Mexico’s automotive industry has grown substantially in recent years. In this expansion era, Kasai Mexicana emerged as a regional leader in its surrounding tri-state area (Aguascalientes, Jalisco, and Guanajuato). It has also contributed to the economy in its surrounding area by providing jobs. In addition, it offers a positive example, setting the highest standards for other auto industry suppliers.

Its financial health has been robust. From 2003 to 2011, Kasai Mexicana realized 400-percent growth. Increased production capacity matches its employee population growth. In 2003, Kasai Mexicana had just over 100 workers. By 2011, it boasted more than 800 people on its payroll.
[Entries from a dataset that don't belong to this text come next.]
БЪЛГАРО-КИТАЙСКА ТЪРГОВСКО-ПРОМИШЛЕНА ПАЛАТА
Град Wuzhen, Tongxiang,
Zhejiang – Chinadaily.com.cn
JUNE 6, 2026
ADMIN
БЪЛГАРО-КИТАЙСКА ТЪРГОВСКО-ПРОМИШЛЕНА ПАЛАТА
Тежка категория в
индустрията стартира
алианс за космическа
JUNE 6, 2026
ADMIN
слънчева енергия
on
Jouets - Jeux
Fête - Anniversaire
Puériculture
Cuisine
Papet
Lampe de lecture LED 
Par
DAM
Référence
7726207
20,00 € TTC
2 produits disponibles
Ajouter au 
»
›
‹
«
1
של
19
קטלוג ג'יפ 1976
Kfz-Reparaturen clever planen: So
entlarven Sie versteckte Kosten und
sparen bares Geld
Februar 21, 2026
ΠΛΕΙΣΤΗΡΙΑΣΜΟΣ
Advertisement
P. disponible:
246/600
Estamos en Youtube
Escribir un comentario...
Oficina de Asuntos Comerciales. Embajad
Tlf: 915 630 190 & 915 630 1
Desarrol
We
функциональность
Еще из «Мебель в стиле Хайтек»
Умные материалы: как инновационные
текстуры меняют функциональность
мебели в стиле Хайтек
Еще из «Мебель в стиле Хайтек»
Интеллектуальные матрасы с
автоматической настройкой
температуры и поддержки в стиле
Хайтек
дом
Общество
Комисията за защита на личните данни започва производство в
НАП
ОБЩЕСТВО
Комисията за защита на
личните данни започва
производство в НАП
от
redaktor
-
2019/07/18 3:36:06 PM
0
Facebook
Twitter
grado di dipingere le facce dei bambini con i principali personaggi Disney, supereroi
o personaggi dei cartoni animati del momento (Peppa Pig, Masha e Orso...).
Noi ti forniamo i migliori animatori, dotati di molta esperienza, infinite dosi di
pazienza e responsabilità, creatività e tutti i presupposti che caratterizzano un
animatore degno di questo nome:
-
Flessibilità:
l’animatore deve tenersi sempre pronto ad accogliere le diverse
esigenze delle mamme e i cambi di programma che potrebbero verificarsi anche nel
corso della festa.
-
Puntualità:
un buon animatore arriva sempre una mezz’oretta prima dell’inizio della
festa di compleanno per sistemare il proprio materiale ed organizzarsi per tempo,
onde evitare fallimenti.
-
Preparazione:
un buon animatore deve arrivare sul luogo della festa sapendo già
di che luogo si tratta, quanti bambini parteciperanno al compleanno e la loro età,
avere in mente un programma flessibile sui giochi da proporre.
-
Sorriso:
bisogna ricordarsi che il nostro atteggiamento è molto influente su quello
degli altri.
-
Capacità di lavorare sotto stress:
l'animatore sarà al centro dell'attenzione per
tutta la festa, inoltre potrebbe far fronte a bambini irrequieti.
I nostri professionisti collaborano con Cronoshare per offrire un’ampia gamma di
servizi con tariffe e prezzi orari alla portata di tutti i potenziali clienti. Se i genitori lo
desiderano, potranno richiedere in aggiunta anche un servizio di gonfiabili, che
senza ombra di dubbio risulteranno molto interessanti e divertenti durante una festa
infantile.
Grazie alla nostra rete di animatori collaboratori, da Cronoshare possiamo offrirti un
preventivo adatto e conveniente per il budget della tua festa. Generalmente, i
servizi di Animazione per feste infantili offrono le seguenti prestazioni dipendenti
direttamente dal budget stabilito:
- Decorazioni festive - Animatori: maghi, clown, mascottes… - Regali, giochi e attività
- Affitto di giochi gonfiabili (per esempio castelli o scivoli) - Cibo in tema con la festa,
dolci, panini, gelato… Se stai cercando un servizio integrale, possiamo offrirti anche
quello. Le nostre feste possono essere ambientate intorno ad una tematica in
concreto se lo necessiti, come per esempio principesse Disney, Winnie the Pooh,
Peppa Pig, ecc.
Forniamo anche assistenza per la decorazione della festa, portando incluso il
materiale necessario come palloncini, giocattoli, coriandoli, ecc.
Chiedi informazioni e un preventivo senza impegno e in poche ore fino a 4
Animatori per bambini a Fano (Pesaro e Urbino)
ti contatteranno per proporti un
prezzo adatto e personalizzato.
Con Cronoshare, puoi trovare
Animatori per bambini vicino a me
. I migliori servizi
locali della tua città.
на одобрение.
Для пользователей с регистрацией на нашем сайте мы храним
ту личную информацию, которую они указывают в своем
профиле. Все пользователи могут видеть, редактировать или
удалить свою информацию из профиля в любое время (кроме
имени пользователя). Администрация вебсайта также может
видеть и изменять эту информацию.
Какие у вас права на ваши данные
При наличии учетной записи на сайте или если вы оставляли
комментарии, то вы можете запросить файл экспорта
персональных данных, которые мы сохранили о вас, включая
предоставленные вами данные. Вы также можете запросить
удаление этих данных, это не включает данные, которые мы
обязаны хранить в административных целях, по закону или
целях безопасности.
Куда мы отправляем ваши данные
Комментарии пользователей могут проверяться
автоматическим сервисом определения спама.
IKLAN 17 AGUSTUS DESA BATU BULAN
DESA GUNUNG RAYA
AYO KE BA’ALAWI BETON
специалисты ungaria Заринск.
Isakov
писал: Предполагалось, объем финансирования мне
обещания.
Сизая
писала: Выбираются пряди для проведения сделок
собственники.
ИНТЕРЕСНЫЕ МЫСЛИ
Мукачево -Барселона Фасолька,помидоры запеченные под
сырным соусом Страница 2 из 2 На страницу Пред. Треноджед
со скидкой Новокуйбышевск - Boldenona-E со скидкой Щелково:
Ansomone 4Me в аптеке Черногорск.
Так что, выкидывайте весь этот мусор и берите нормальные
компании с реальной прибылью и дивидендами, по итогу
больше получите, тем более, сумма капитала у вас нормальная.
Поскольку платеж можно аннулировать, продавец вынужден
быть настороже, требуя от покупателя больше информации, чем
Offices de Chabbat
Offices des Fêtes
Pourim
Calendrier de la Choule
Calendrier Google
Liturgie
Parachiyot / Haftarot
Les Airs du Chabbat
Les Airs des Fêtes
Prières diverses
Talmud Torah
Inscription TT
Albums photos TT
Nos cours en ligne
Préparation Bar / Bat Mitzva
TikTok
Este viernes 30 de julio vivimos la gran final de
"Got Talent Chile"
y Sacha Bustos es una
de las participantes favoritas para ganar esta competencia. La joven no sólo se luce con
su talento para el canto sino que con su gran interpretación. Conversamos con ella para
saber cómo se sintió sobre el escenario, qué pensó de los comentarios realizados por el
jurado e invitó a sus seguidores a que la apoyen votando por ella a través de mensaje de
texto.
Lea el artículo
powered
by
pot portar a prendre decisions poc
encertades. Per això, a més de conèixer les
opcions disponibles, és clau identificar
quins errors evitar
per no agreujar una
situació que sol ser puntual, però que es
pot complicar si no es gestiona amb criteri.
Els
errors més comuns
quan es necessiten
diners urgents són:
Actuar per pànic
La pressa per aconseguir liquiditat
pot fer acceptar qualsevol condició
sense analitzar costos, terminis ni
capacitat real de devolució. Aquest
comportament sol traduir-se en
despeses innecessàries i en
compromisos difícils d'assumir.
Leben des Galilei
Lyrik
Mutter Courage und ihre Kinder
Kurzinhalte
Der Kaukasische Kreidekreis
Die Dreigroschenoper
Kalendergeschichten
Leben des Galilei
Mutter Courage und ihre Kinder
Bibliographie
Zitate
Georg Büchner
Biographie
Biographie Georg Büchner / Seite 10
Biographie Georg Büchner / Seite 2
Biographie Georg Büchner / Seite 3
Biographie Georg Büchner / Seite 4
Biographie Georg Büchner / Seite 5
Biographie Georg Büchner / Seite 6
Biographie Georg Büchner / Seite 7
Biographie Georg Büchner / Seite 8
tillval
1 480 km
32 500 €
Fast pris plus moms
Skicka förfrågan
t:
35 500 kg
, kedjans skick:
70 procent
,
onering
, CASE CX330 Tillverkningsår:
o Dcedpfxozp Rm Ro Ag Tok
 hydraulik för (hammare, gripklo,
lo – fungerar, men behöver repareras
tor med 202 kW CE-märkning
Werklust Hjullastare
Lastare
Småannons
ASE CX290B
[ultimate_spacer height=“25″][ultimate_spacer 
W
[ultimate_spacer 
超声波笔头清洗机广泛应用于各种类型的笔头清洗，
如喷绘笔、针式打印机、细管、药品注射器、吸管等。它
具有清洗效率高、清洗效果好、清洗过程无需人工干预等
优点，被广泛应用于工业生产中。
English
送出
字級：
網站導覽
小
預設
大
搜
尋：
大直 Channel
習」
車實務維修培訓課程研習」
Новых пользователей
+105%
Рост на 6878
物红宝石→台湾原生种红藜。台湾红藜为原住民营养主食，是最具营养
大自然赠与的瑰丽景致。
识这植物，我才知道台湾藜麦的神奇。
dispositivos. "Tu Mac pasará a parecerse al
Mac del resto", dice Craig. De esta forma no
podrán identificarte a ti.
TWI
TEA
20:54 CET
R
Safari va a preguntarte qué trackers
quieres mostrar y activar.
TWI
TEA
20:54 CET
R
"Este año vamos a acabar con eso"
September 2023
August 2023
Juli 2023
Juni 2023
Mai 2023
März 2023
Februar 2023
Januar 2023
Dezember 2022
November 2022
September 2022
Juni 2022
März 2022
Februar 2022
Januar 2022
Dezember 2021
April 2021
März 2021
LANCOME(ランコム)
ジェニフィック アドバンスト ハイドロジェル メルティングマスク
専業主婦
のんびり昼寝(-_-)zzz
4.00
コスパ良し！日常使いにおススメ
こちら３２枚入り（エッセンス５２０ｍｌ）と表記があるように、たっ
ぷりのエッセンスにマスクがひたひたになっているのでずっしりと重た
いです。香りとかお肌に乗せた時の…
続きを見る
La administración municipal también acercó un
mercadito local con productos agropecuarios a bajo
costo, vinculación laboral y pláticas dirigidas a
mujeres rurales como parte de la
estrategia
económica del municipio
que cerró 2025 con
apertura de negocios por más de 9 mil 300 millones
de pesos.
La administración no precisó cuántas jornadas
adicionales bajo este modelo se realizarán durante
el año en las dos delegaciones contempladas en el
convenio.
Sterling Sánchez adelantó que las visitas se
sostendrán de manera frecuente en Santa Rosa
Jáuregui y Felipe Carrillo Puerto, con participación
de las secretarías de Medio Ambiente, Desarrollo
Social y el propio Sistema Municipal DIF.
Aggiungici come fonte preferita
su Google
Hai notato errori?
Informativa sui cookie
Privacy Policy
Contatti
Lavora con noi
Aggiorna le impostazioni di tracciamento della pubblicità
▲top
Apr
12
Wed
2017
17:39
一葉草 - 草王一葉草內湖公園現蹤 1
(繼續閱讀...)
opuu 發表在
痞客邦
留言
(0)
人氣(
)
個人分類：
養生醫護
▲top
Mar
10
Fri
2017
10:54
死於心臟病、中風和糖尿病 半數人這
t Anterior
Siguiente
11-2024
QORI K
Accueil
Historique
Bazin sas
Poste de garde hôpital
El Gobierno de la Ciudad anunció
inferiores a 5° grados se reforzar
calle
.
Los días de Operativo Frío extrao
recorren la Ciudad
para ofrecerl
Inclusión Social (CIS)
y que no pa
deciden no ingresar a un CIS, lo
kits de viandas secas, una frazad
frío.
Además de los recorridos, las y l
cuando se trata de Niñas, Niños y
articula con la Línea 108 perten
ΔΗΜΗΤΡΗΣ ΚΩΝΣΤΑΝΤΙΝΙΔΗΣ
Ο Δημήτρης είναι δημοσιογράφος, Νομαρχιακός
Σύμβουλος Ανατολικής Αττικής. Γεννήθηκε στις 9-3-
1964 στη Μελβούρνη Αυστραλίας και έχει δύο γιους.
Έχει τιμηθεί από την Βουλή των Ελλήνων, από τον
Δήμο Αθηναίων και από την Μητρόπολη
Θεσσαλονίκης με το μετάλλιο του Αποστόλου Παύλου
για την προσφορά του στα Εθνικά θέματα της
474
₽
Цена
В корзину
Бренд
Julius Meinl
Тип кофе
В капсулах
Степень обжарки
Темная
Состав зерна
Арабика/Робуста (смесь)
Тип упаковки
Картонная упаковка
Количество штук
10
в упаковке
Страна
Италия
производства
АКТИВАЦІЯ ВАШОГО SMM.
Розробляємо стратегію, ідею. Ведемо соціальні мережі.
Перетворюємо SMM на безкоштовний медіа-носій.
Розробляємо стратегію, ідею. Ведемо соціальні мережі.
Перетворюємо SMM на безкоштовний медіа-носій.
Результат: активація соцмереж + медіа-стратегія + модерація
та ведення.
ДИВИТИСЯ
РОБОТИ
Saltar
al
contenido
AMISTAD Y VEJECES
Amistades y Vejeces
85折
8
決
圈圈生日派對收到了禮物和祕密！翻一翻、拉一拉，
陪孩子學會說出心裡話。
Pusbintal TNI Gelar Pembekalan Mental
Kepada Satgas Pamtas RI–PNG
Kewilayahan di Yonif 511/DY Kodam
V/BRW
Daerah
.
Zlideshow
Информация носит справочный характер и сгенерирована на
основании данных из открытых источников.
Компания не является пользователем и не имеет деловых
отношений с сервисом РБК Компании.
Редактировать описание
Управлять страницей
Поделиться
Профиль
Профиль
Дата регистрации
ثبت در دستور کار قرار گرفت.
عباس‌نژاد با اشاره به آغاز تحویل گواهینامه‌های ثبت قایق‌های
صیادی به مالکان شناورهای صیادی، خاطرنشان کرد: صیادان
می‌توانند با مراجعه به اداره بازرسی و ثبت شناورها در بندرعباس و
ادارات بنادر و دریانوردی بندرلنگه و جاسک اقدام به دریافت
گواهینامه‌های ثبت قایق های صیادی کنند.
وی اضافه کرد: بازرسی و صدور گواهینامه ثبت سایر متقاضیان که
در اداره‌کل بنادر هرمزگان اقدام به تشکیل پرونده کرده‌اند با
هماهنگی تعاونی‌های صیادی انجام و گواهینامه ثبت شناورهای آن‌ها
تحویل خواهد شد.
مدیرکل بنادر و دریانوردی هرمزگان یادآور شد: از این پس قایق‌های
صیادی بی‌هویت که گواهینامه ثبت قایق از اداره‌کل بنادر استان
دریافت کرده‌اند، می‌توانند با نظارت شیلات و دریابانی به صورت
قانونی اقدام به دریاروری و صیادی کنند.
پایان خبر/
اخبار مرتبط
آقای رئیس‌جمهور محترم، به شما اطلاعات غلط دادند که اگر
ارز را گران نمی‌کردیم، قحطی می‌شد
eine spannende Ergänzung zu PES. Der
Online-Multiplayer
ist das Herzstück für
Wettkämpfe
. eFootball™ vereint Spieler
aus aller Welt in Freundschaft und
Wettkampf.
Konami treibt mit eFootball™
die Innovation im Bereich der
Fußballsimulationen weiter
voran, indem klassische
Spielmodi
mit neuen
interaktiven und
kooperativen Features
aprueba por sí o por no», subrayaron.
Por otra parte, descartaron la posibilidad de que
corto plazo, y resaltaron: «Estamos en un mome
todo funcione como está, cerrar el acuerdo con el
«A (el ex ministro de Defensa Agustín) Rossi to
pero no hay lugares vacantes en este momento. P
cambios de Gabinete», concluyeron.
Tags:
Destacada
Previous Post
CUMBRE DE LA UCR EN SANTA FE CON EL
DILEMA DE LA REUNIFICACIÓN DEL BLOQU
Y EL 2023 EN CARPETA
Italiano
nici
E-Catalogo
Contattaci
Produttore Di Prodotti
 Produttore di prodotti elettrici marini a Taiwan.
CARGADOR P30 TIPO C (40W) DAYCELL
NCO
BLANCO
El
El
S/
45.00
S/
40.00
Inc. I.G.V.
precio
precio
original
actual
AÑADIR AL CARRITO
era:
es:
While the company currently operates one plant in Leon, Guanajuato, it plans to expand. It has a project in place to increase the size of its current plant. Also, in June 2012, company officials expect to begin the construction of a second plant, which is scheduled to be opened toward the end of 2013. The second plant will mean new jobs, for between 600 to 800 people, notes Alcala.

Expansion plans coincide with a forecasted need for higher production levels. “We’re growing with the arrival of new assemblers and clients,” says Alcala.

In addition to continuing its work for top clients such as Nissan and Honda, the company is looking at potentially participating in new plants set up by Honda and Mazda. “In the next three years, we hope to increase our current production capacity by 100 percent,” Alcala adds.

This move will put the company in a solid position to partner with leading companies in the automotive industry, and it will also provide an opportunity to offer clients an even wider range of highly innovative, quality products.